What is required:
For every line in the entries that contains "left", show the whole line.

Provided entries:

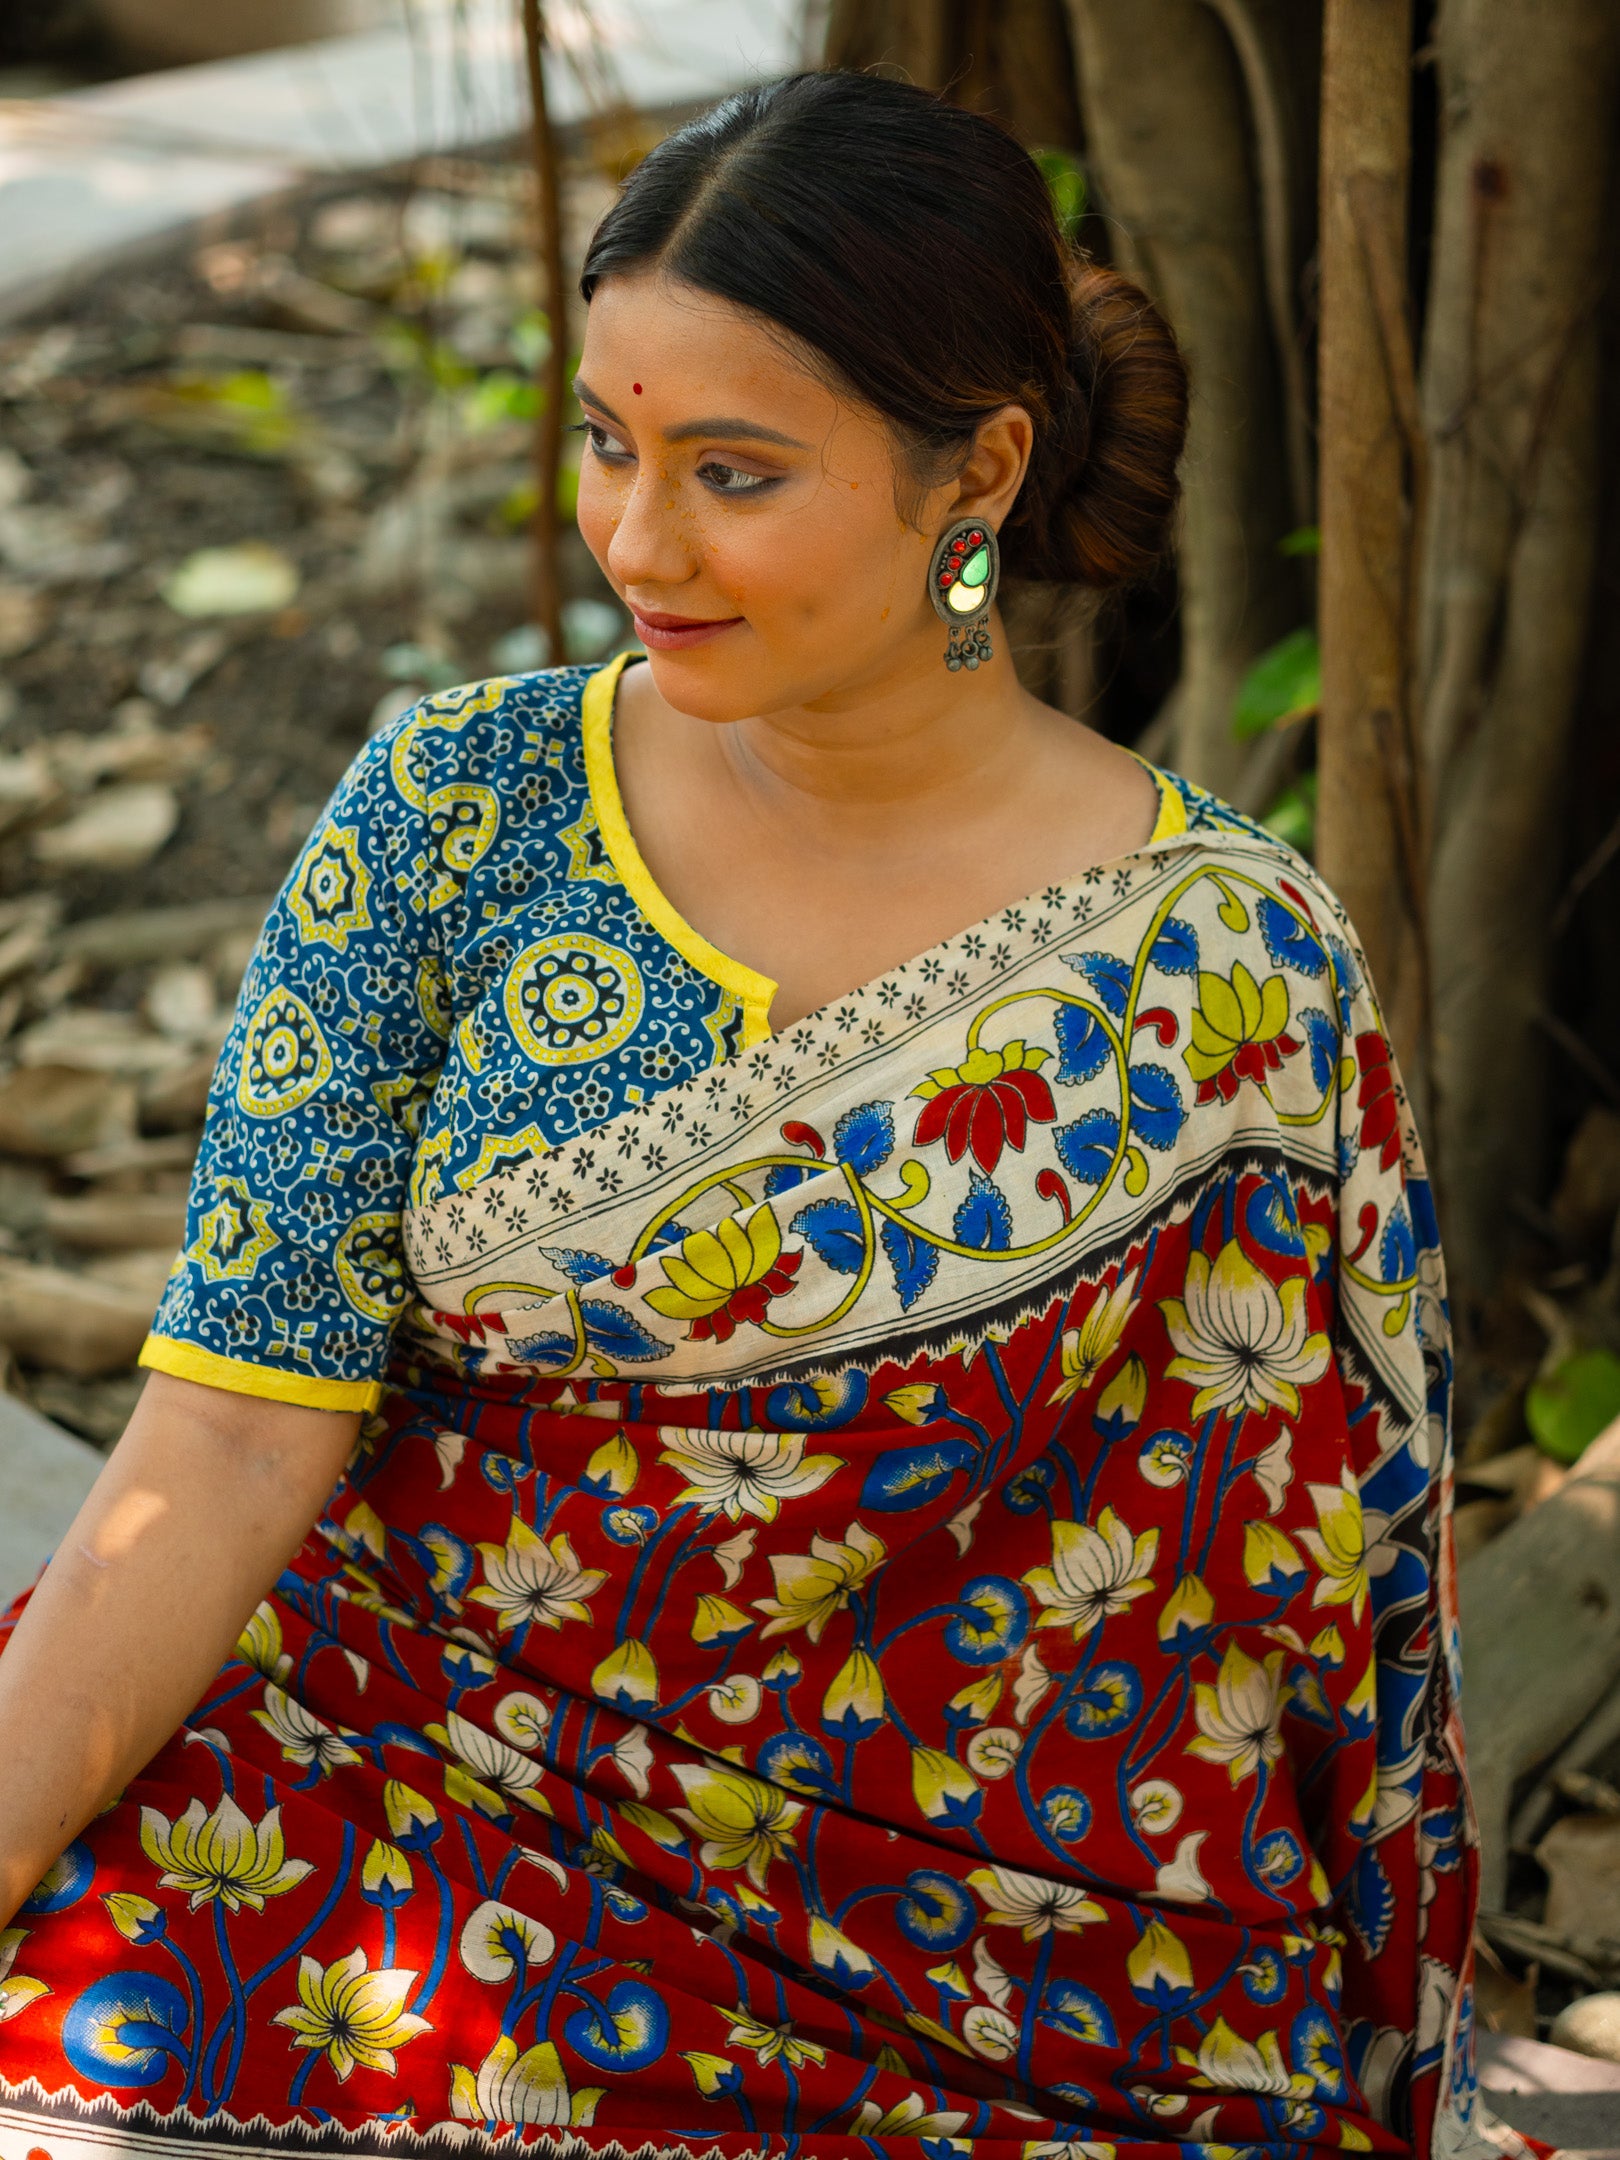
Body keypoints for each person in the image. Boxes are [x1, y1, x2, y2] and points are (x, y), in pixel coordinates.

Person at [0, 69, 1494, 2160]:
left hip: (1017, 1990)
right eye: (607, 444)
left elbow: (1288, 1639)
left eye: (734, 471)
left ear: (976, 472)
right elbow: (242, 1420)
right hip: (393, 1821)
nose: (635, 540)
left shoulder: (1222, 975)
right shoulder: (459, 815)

Solution to this task:
left hip: (1017, 1990)
left elbow: (1288, 1639)
left eye: (734, 471)
left ear: (976, 472)
left shoulder: (1222, 975)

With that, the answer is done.